La révolution numérique bouleverse les aménageurs de magasins
‘C’est un corner a priori banal, à proximité du flux de voyageurs vers les machines à café et les toilettes, au cœur d’une station-service de l’autoroute A20 (Paris-Toulouse) près de Châteauroux. Quelques livres bien rangés, un écran qui délivre des pubs ciblées grâce à des caméras et, ce que le client ne voit pas, beaucoup d’intelligence numérique. Cet « i-meuble », testé par Total, est conçu par Articque, une PME qui réalise 8,2 millions d’euros de chiffre d’affaires et emploie 70 salariés. Ce spécialiste du géomarketing et du Big Data s’est associé à Merim, un concepteur fabricant de mobilier pour les points de vente, qui affiche 15 millions d’euros de chiffre d’affaires pour 70 salariés. Ce projet a vu le jour au sein du cluster Shop Expert Valley, une grappe d’une vingtaine d’entreprises spécialisées dans l’aménagement de magasins.
« Cette gestion de stocks en temps réel permet de soulager l’équipe de vente, qui peut alors se concentrer sur les sandwichs et le carburant. La logistique des cartons de livres est beaucoup plus fine. Le chiffre d’affaires du rayon a augmenté de 25 % cet été », résume Georges-Antoine Strauch, président d’Articque. La société compte 72 salariés et réalise 8,2 millions d’euros de chiffre d’affaires.
Il y a encore dix ans, les fournisseurs de la distribution, à savoir des menuiseries traditionnelles qui avaient pris ce créneau de l’aménagement de magasins, investissaient pour produire de nouvelles formes, assembler et poser vite et bien des stands, de la signalétique, des rayonnages… Juste avant la crise, les boutiques se sont entichées d’écrans ou d’ordinateurs. Alors il a fallu construire des meubles avec des tablettes et des encoches pour les caler.

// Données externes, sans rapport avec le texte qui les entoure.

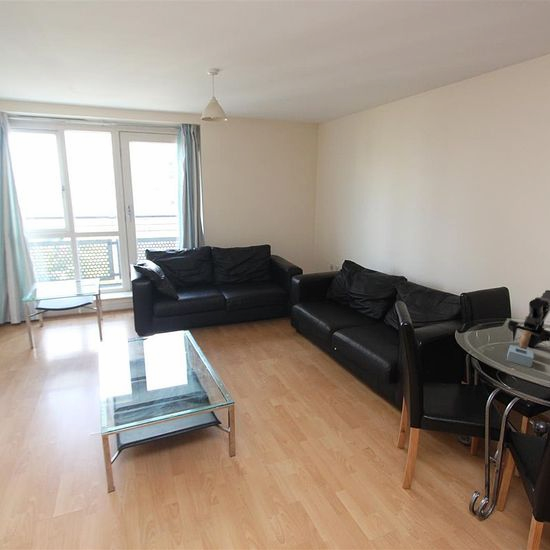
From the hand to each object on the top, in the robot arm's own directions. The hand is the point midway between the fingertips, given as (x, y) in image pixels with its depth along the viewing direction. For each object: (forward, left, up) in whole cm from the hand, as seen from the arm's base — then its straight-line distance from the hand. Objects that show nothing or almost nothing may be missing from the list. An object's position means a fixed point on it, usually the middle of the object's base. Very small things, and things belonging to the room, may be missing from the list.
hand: (523, 343), depth 190 cm
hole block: (+6, +5, -7) cm, 10 cm away
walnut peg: (-1, -1, -7) cm, 7 cm away
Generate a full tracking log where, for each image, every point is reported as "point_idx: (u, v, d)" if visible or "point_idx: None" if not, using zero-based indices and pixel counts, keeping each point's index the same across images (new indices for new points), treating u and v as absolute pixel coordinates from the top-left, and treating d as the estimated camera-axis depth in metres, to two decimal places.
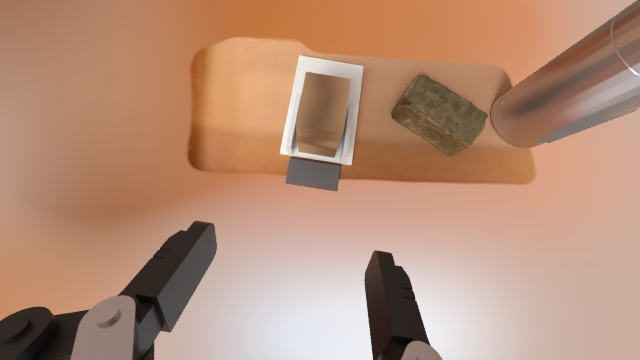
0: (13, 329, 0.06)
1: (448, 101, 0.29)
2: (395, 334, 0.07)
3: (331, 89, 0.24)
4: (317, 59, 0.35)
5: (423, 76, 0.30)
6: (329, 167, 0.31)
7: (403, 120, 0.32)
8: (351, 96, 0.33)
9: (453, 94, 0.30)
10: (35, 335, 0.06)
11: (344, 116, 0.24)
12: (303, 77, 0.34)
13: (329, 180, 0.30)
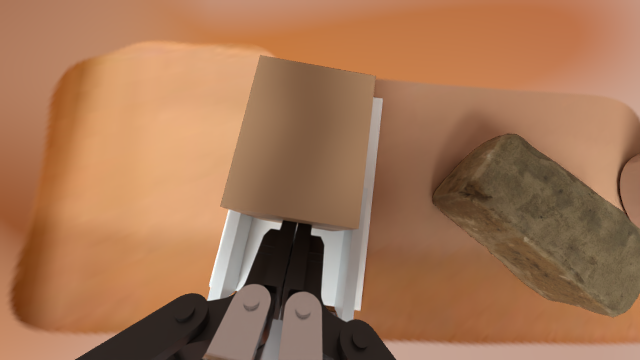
0: (184, 312, 0.07)
1: (574, 203, 0.13)
2: (286, 287, 0.08)
3: (326, 103, 0.09)
4: None
5: (518, 139, 0.14)
6: None
7: (458, 217, 0.16)
8: None
9: (583, 187, 0.13)
10: (200, 318, 0.07)
11: (360, 178, 0.09)
12: None
13: None
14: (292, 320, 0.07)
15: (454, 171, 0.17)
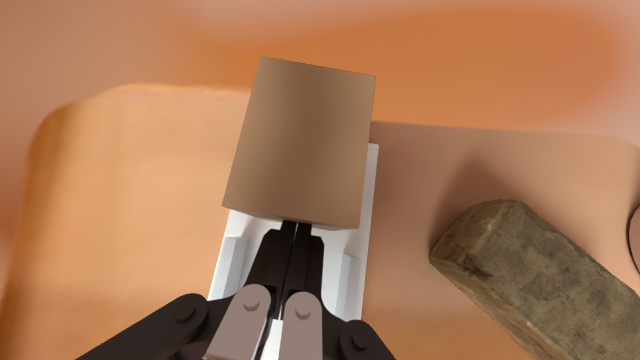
0: (184, 312, 0.07)
1: (582, 283, 0.12)
2: (286, 287, 0.08)
3: (326, 104, 0.09)
4: None
5: (521, 208, 0.13)
6: None
7: (456, 282, 0.15)
8: None
9: (591, 264, 0.12)
10: (200, 318, 0.07)
11: (361, 178, 0.09)
12: None
13: None
14: (292, 320, 0.07)
15: (452, 229, 0.16)
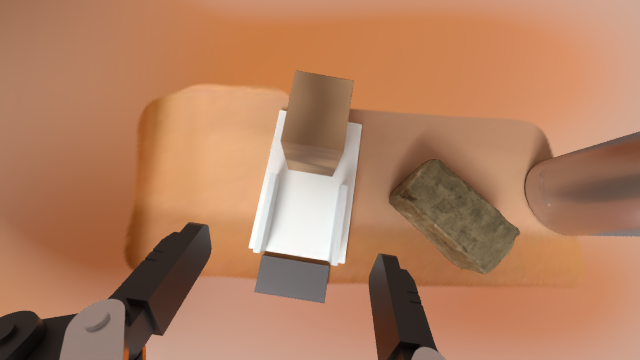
0: None
1: (467, 204, 0.21)
2: (402, 340, 0.07)
3: (328, 94, 0.19)
4: None
5: (438, 163, 0.22)
6: (314, 268, 0.23)
7: (403, 212, 0.24)
8: (345, 166, 0.26)
9: (475, 195, 0.22)
10: (21, 340, 0.06)
11: (345, 129, 0.18)
12: None
13: (314, 288, 0.23)
14: None
15: (403, 181, 0.25)
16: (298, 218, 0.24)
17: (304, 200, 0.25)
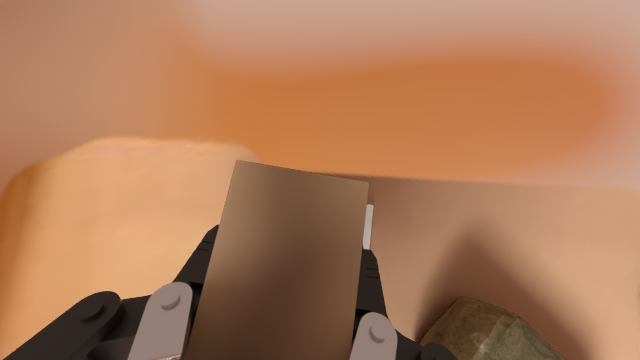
0: (90, 310, 0.06)
1: None
2: None
3: (311, 220, 0.08)
4: None
5: (519, 328, 0.11)
6: None
7: None
8: None
9: None
10: (109, 316, 0.06)
11: (350, 318, 0.07)
12: None
13: None
14: (370, 344, 0.07)
15: (442, 325, 0.14)
16: None
17: None
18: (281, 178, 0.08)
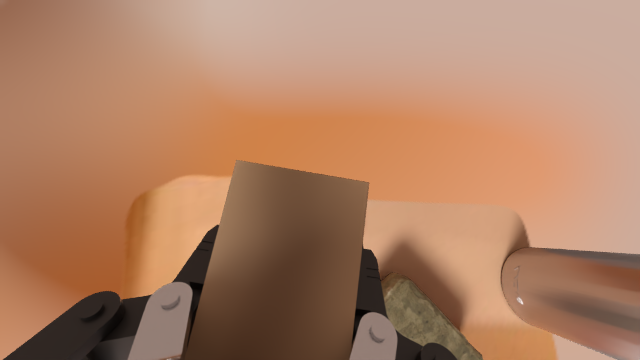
0: (90, 310, 0.06)
1: (433, 330, 0.22)
2: None
3: (311, 220, 0.08)
4: None
5: (408, 284, 0.23)
6: None
7: None
8: None
9: (442, 319, 0.22)
10: (109, 316, 0.06)
11: (350, 319, 0.07)
12: None
13: None
14: (370, 344, 0.07)
15: None
16: None
17: None
18: (281, 178, 0.08)
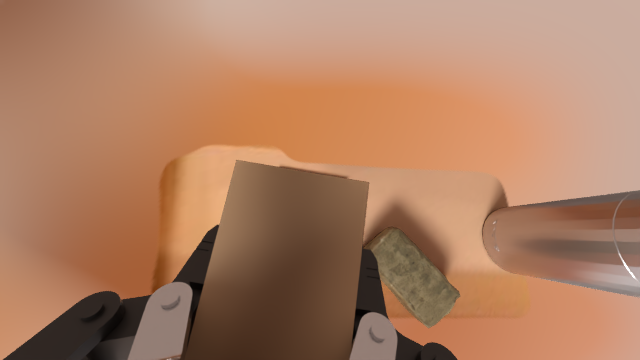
0: (90, 310, 0.06)
1: (418, 269, 0.26)
2: None
3: (311, 220, 0.08)
4: None
5: (398, 232, 0.27)
6: None
7: None
8: None
9: (426, 262, 0.26)
10: (109, 316, 0.06)
11: (350, 319, 0.07)
12: None
13: None
14: (370, 344, 0.07)
15: (373, 239, 0.30)
16: None
17: None
18: (281, 178, 0.08)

Aujourd’hui, le numérique bouleverse leur métier. 62 % des clients préparent leurs achats sur Internet, 45 % des points de vente sont digitalisés, 25 % des acheteurs prennent un produit en photo pour le partager. « Pour autant, les Français continuent de fréquenter leurs boutiques. L’e-commerce ne représente que 7 % du chiffre d’affaires total du commerce hors alimentaire », souligne Coralie Poinsignon, chargée d’études du cluster, alors que le Salon Equipmag 2014 prend fin le 18 septembre.

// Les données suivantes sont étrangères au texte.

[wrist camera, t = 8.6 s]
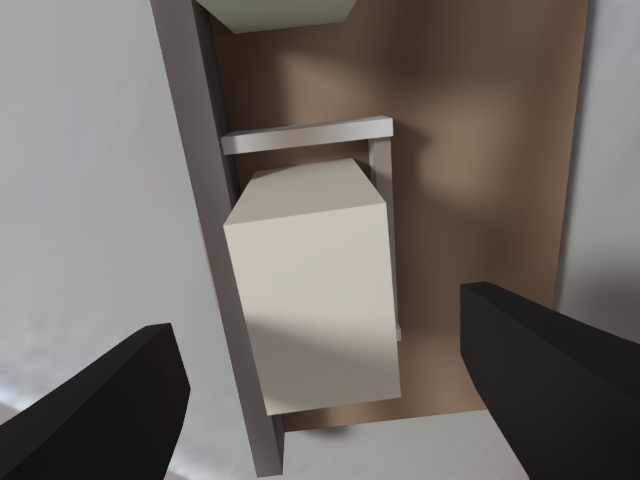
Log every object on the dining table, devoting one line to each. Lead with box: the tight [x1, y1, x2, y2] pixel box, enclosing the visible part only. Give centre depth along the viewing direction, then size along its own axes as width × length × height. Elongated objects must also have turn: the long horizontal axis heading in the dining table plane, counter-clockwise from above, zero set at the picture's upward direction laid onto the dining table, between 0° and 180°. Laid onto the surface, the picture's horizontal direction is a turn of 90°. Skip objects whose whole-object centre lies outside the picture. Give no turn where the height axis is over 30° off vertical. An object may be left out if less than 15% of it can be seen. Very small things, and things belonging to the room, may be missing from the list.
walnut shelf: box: [150, 0, 589, 478], centre depth 16 cm, size 15×26×4 cm, turn 6°
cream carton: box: [223, 158, 401, 416], centre depth 14 cm, size 4×6×7 cm
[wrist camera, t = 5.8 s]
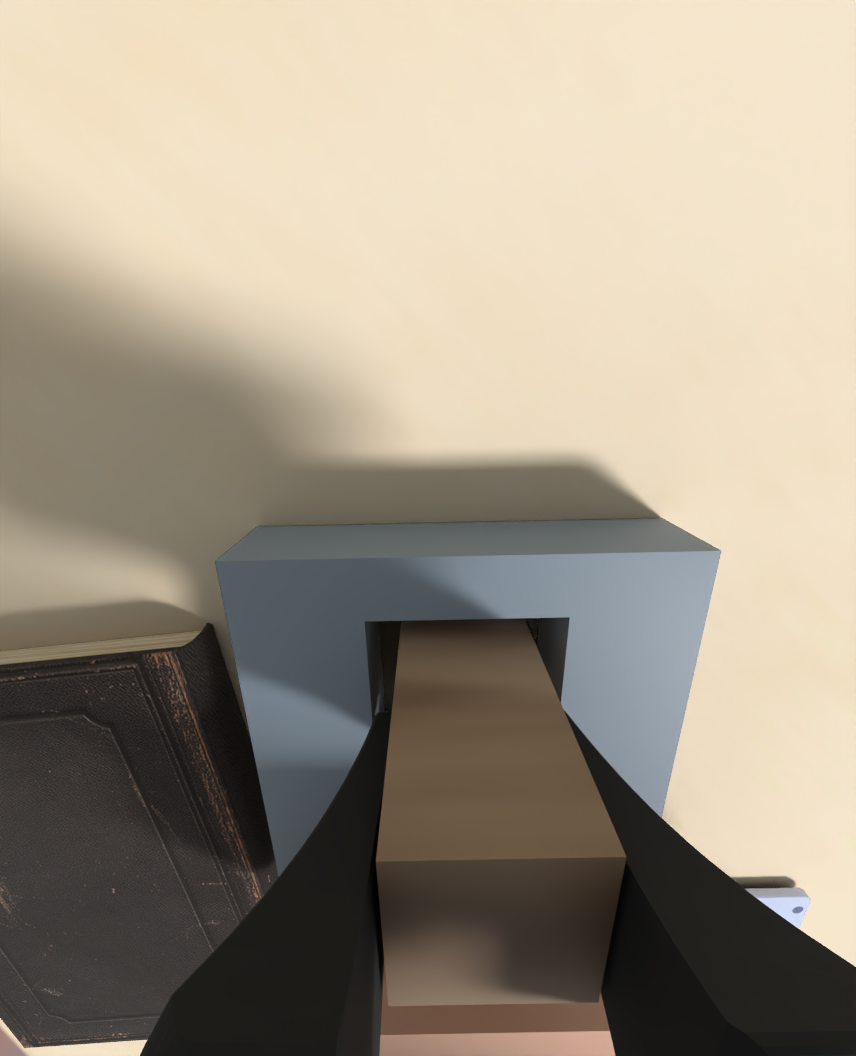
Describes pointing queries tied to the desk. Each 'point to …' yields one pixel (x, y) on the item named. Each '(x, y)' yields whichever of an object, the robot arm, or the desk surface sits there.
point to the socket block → (454, 594)
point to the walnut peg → (489, 828)
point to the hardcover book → (120, 831)
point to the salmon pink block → (495, 1029)
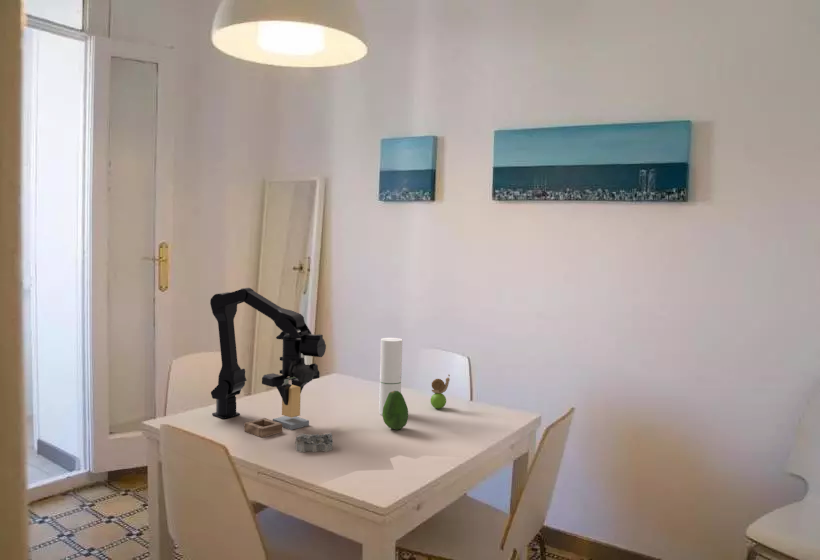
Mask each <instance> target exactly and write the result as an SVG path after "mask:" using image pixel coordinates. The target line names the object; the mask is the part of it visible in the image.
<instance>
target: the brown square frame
mask: <svg viewBox="0 0 820 560" xmlns="http://www.w3.org/2000/svg"><path fill="white" fill-rule="evenodd" d="M282 425H283V424H282V423H279V422H276V421H273V419H269V418H266V417H263V418H259V419H256V420H255V419H254V420H251V421H247V422H244V425H243V426H244V427H243V428H244V432H246V433H249V434H252V435H254V436H257V437H259V438H265V437H269V436H273V435H276V434H279V433H283V427H282Z"/></svg>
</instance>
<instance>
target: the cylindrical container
mask: <svg viewBox="0 0 820 560" xmlns="http://www.w3.org/2000/svg"><path fill="white" fill-rule="evenodd" d="M379 356H380V357H379V358H380V359H379V360H380V361H379V397H378V401H379V403H378V414H379V415H380V416H383V415H382V413H383V407H384V404H385V402H386V399H387V397H388V395H389V393H390V392H392V391H399V392H400V393H401V394H402V370H403V369H402V367H403V365H402V362H403V339H402V338H399V337H382V338H380V355H379Z"/></svg>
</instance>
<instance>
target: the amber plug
mask: <svg viewBox="0 0 820 560" xmlns="http://www.w3.org/2000/svg"><path fill="white" fill-rule="evenodd" d="M300 393H301V394H302V391H301V387H299V386H295V385H292V384H291V387H290V388H289V400H288V405H285V404H284V402H283V399H282V398H281V415H282V416H288V417H291V418H292V417H296V416H297V417H300V416H301V394H300Z"/></svg>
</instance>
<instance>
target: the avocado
mask: <svg viewBox="0 0 820 560" xmlns="http://www.w3.org/2000/svg"><path fill="white" fill-rule="evenodd" d="M381 416H382V420H383V422H384V424H385V425H386V426H387V427H388V428H389V429H392V430H397V431H398V430H401V429H403V428H404V427H405V426H406V425H407V423H408V419H409V409H408V406H407V402H406V400H405V398H404V396H403V394H402V392H401V393H400V392H399V391H392V392H390V393H389V395H388V397H387V399H386V402H385V404H384V407H383V413H382V415H381Z"/></svg>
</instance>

Chaque nouveau centre commercial requiert plusieurs centaines de millions d’euros d’investissement, ce qui renchérit le prix du mètre carré pour les enseignes. Elles cherchent des solutions pour rentabiliser le moindre espace. « Un écran tactile, qui permet par exemple la consultation de tout le catalogue, y contribue », ajoute-t-elle. Les PME ont également dû développer une activité de maintenance, comme Apia, qui a équipé l’ensemble des centres commerciaux d’Unibail de bornes de repérage équipées de lecteur RFID.
Suivre l’exemple anglais
Les nouveaux menuisiers – il existe de 900 à 1.000 entreprises qui œuvrent dans l’agencement de magasins – doivent aussi faire face à la volonté de leurs clients de réduire le nombre de leurs fournisseurs. « Nous devons suivre l’exemple de nos confrères anglais et nous internationaliser. Quand Marks & Spencer choisit un agenceur, il l’embarque partout où il s’implante », raconte Jean-Robert Tonneau, dirigeant de l’agenceur Standis à Salbris et président de Shop Expert Valley. C’est ce qui est arrivé à la société Merim, dirigée par Jean-Jacques Mulleris, « McDo, a choisi de concentrer ses achats. Le siège américain a préféré la multinationale ATT pour l’aménagement digital », explique le PDG. Pour résister les entreprises coopèrent avec des spécialistes des bases de données, comme l’a fait l’agenceur Stal, à Romorantin, qui a développé pour Leclerc PhotoshopMe, un meuble de maquillage qui intègre un système de reconnaissance faciale proposant différents modèles et produits.’